ASSIGNMENT => Restate word for word the line containing "Abogados de los Estados Unidos a" and each line that follows it, through the last line below, and nothing else.

Transcribed page contents:
#####
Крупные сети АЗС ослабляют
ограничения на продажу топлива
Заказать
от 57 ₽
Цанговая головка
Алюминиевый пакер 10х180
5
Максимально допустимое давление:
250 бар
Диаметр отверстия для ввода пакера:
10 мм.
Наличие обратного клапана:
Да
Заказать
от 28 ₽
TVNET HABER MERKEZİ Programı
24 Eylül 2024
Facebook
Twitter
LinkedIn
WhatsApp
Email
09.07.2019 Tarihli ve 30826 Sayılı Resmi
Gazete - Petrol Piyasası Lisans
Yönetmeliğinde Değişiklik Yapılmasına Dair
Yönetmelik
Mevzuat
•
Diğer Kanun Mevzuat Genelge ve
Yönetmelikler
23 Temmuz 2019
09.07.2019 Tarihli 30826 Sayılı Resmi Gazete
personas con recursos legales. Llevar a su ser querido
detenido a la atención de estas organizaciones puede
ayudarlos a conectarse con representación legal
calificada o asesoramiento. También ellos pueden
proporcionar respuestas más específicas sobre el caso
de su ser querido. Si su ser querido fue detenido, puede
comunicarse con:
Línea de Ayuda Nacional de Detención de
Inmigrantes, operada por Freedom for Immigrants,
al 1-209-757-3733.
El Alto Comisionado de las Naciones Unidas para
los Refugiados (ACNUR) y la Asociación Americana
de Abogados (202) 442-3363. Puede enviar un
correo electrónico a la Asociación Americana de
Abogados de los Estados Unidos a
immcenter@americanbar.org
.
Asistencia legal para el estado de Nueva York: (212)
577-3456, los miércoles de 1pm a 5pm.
#####
OUTPUT =>
Abogados de los Estados Unidos a
immcenter@americanbar.org
.
Asistencia legal para el estado de Nueva York: (212)
577-3456, los miércoles de 1pm a 5pm.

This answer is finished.